On 02/19/2013 11:26 AM, Anand Avati wrote:

Thinking over this, looks like there is a problem!

Write-behind guarantees: That a second write request arriving after the acknowledgement of a first overlapping request (whether written-behind or otherwise) will be guaranteed to be fulfilled in the backend in the same order (i.e, the second overlapping request will be "serialized" behind the first one in the fulfillment process)

Eager-lock requirement: That write-behind will send no two write requests on an overlapping region at the same time.

The requirement-set and guarantee-set have a big overlap, but the requirement-set is not a subset.

This is because of O_SYNC writes. write-behind performs write-serialization at fulfillment only for written behind requests (which get covered under the conflict detection code during liability fulfillment). However, if two threads (or apps) issue overlapping O_SYNC writes to the same region at approx same time, then write-behind will let both of them go by without any kind of serialization, into eager lock, violating the assumptions!

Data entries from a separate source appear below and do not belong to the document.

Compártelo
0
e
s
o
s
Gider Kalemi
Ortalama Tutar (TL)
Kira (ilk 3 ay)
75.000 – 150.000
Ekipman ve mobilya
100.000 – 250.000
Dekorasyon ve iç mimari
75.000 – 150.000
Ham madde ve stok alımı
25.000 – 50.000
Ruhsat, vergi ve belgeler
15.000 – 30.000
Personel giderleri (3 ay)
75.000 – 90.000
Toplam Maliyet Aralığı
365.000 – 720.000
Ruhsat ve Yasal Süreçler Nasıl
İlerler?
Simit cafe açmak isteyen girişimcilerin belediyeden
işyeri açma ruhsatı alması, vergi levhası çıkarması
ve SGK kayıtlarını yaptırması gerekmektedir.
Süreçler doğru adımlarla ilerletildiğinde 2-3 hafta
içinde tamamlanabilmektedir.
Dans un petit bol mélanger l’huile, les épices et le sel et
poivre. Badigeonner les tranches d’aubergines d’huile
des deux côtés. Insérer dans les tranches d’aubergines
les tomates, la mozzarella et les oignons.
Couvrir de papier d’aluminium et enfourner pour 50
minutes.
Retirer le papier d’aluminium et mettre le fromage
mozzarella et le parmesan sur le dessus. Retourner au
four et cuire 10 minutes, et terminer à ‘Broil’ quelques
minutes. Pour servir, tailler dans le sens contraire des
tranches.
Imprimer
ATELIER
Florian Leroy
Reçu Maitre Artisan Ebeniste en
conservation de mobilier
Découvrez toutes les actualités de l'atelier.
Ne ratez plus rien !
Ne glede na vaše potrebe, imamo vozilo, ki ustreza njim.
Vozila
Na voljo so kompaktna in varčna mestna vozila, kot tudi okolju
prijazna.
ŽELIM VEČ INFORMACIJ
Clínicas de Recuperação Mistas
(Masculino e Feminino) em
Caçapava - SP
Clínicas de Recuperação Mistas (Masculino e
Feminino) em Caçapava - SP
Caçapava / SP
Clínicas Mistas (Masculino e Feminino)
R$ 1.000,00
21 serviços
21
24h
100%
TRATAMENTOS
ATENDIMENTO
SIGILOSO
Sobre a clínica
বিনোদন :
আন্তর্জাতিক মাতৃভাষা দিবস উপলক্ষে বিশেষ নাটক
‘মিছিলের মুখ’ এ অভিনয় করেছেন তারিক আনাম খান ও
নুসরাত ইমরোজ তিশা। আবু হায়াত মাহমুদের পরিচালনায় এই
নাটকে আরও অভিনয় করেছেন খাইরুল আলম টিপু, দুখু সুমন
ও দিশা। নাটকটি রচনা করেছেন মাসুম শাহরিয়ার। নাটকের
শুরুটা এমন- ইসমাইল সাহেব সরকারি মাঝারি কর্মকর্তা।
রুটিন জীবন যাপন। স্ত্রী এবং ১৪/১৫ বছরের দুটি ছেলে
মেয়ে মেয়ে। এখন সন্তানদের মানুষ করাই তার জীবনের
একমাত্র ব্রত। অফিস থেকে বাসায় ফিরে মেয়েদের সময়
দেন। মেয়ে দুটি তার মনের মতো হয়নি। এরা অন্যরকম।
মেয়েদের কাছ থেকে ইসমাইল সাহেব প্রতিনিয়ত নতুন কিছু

I'm wondering if it is a safer idea to implement overlap checks within eager-lock code itself rather than depend on write-behind :|

Avati


On Mon, Feb 11, 2013 at 10:07 PM, Anand Avati <anand.av...@gmail.com <mailto:anand.av...@gmail.com>> wrote:



    On Mon, Feb 11, 2013 at 9:32 PM, Pranith Kumar K
    <pkara...@redhat.com <mailto:pkara...@redhat.com>> wrote:

        hi,
        Please note that this is a case in theory and I did not run
        into such situation, but I feel it is important to address this.
        Configuration with 'Eager-lock on" and "write-behind off"
        should not be allowed as it leads to lock synchronization
        problems which lead to data in-consistency among replicas in nfs.
        lets say bricks b1, b2 are in replication.
        Gluster Nfs server uses 1 anonymous fd to perform all
        write-fops. If eager-lock is enabled in afr, the lock-owner is
        used as fd's address which will be same for all write-fops, so
        there will never be any inodelk contention. If write-behind is
        disabled, there can be writes that overlap. (Does nfs makes
        sure that the ranges don't overlap?)

        Now imagine the following scenario:
        lets say w1, w2 are 2 write fops on same offset and length. w1
        with all '0's and w2 with all '1's. If these 2 write fops are
        executed in 2 different threads, the order of arrival of write
        fops on b1 can be w1, w2 where as on b2 it is w2, w1 leading
        to data inconsistency between the two replicas. The lock
        contention will not happen as both lk-owner, transport are
        same for these 2 fops.


    Write-behind has to functions - a) performing operations in the
    background and b) serializing overlapping operations.

    While the problem does exist, the specifics are different from
    what you describe. since all writes coming in from NFS will always
    use the same anonymous FD, two near-in-time/overlapping writes
    will never contend with inodelk() but instead the second write
    will inherit the lock and changelog from the first. In either
    case, it is a problem.

        We can add a check in glusterd for volume set to disallow such
        configuration, BUT by default write-behind is off in nfs graph
        and by default eager-lock is on. So we should either turn on
        write-behind for nfs or turn off eager-lock by default.

        Could you please suggest how to proceed with this if you agree
        that I did not miss any important detail that makes this
        theory invalid.


    It seems loading write-behind xlator in NFS graph  looks like a
    simpler solution. eager-locking is crucial for replicated NFS
    write performance.

    Avati


Shall we disable eager-lock for files opened with O_SYNC, for now?